Largest Asian American Festival to be Held May 10, 2014 in San Diego: Twenty Thousand to Celebrate Asian American Rise in Power, Influence, Income, and Education

San Diego, CA - The National Asian American Coalition is sponsoring, with strong support from the City of San Diego, what is likely to be the largest California Asian American festival in 2014. Twenty thousand Asian Americans from throughout Southern California will be participating.

The festival will take place on May 10th in San Diego on Convoy Street (between Clairemont Mesa Blvd and Raytheon Road.)

The festival celebrates the 50th anniversary of the passage of the Immigration and Naturalization Act. This act was the first time in American history that Asian Americans were welcomed to America, rather than being penalized.

The CEO of the National Asian American Coalition, Faith Bautista, issued the following statement. In summary, it thanks our nation’s Black community and Dr. Martin Luther King, Jr. for the passage of the 1965 Immigration Act. As a result, Asian Americans now have an annual gross domestic product of over one trillion dollars and have the highest rates of graduation from college of any group in America.

Faith Bautista’s statement also notes that the Asian American community still has a long way to go. California, for example, has never elected an Asian American Governor or a US Senator. And, no US President has appointed an Asian American to the US Supreme Court.

Faith Bautista the CEO for the National Asian American Coalition stated:

“This year, we are celebrating the 50th anniversary of the 1965 Immigration and Naturalization Act. As a result of this 1965 Act, Asian Americans were welcomed to America. Before the 1965 Act, Asian Americans were discriminated against in employment, in housing and in social services.

Loyal Japanese American citizens, for example, were unlawfully imprisoned in the equivalent of concentration camps and deprived of their property.

And in California alone, eight different laws were passed, over almost a hundred years, specifically discriminating against Chinese Americans and other Asians Americans.

And until the Immigration and Naturalization Act in 1965, almost all the Filipinos in the US were men because the US did not welcome or want Filipino American families. For the most part, Filipino Americans were poorly paid farm workers who helped Cesar Chavez lead strikes against the big farmers who paid them 60 cents an hour.

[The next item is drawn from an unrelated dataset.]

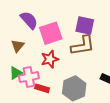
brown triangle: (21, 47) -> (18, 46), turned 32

Today, we rejoice and celebrate that Asian Americans are 20 million strong.

Today, we rejoice and celebrate that the Asian American gross domestic product is well over one trillion dollars. I emphasize, more than one trillion dollars a year just for Asian Americans.

And today, we celebrate and rejoice that there are a far higher percentage of Asian Americans than whites who have graduated from college, or have Masters degrees.

But in celebrating our many recent successes, we owe a very special debt to the Black community. It was the passage of the Civil Rights Act of 1964 by great Black leaders, such as Dr. Martin Luther King Jr., who made it possible for the Immigration and Naturalization Act of 1965 to pass. And, our access to colleges and universities and good-paying jobs are due to many heroic Black struggles and sacrifices on behalf of all Americans.

Our general counsel, for example, told us that in 1960 when he graduated from Yale Law School, Yale allowed no Asian Americans in his class. And at that time, Ivy League schools in general, and even our own UC system, had very few Asian Americans. Today, however, 36% of all UC undergraduate students are Asian American.

And today, even though we are less than 7% of the US population, we have achieved many successes in corporate America and in government. (There are nine Asian American CEOs at Fortune 500 corporations.)

We, of course, owe a very special thank you to an honorary Asian American, a former US president. His name was Lyndon Johnson, who was president in 1965 and made all this possible.

One day soon, I hope we will have an actual Asian American president. Further, one day soon, we will have our first Asian American US Supreme Court Justice, our first California Asian American Governor, and our first California Asian American Senator in California.

All this is very possible. Consider for example, that three of the seven California’s Supreme Court Justices are Asian American. Our Chief Justice is a brilliant Filipina, Tani Gorre Cantil-Sakauye.”